Off the top, the parametric function will be continuous at $\displaystyle t=1$ where the first function $\displaystyle x(t)$ over $\displaystyle 0 \leq t < 1$ is equal to the second function $\displaystyle x(t)$ over $\displaystyle 1 \leq t < 2$, right? Ditto for the $\displaystyle y(t)'s$.
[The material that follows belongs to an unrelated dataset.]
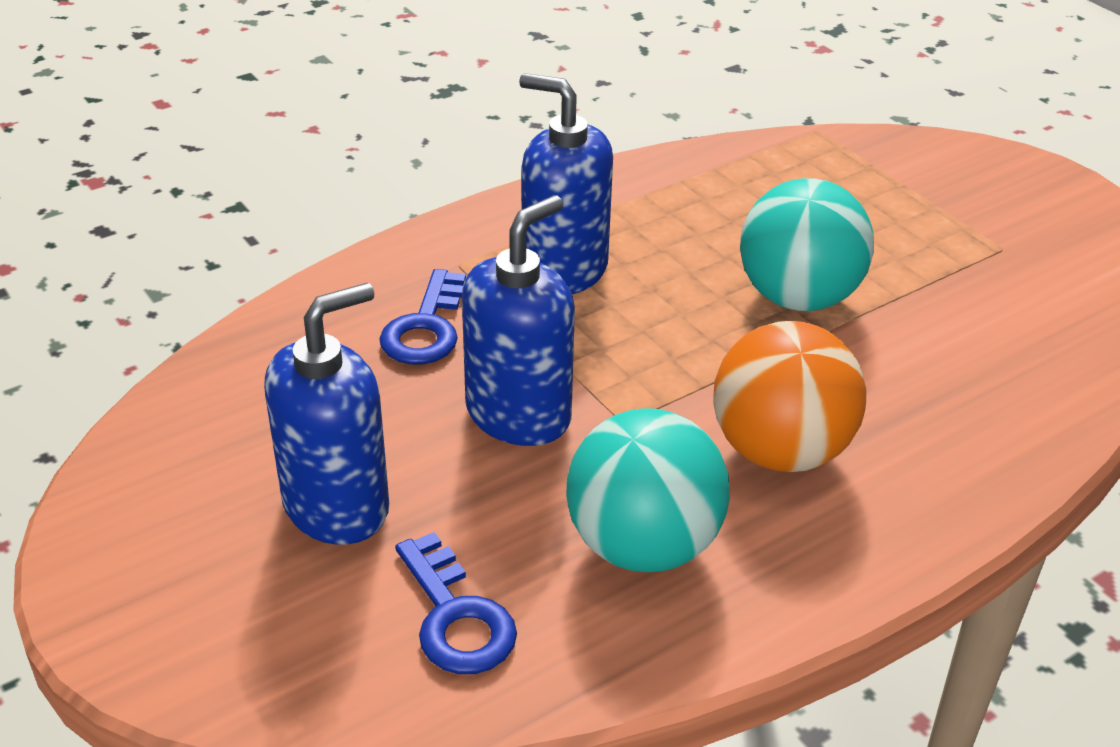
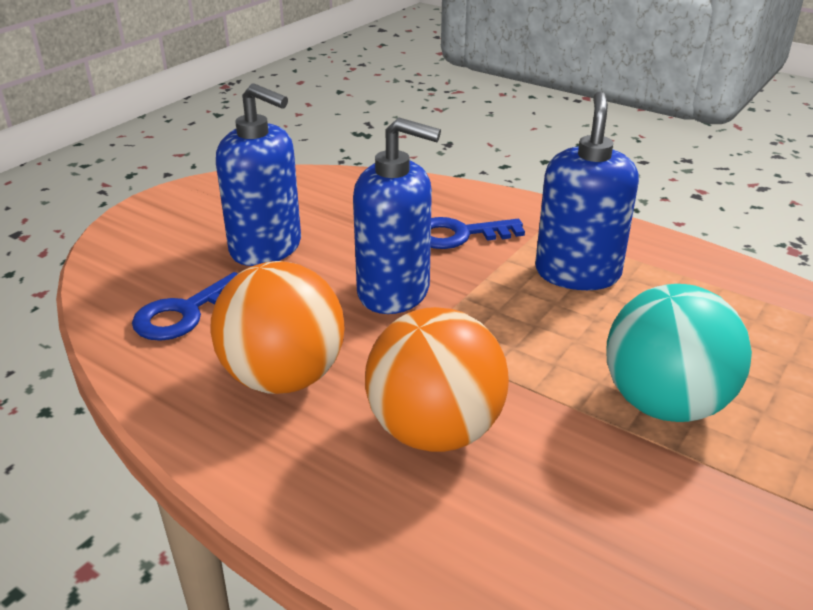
camera: 70 degrees right, 5 degrees down
turquoise ball [566,408,730,572] -> orange ball [210,261,344,394]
Using this I did the following;

$\displaystyle at^2 + bt +c = t^2$
Which gives us three cases,
$\displaystyle 1) a=1, b=0, c=0$
$\displaystyle 2) a=1, b=-1, c=-1$
$\displaystyle 3) a=1, b=1, c=-1$

Next;

$\displaystyle ((1-t)^2) = t^2 - b$

$\displaystyle 1-2t-t^2=t^2 - b$

$\displaystyle 1-2t=-b$

$\displaystyle b=2t-1$ Substituting $\displaystyle t=1$ (Junction point)

$\displaystyle b=1$

Which shows that Case 3 is the correct case, and the values of a, b, and c that make $\displaystyle (x(t),y(t))$ continuous over $\displaystyle [0,2)$ are;
$\displaystyle a = 1$
$\displaystyle b = 1$
$\displaystyle c = -1$

Does this look on the up and up? Thanks.

2. Find all values for such that

is a continuous curve on .
$\displaystyle \lim_{t \to 1^-} (at^2+bt+c \, , \, (1-t)^2) = (a+b+c \, , \, 0)$

$\displaystyle \lim_{t \to 1^+} (t^2 \, , \, t^2 - b) = (1 \, , \, 1-b)$

$\displaystyle 1 - b = 0$ ... $\displaystyle b = 1$

$\displaystyle a+1+c = 1$

$\displaystyle a+c = 0$

$\displaystyle a = -c$

3. Beauty, I gotta remember to look for all values rather than find a valid case and stick to it. Thanks Skeeter.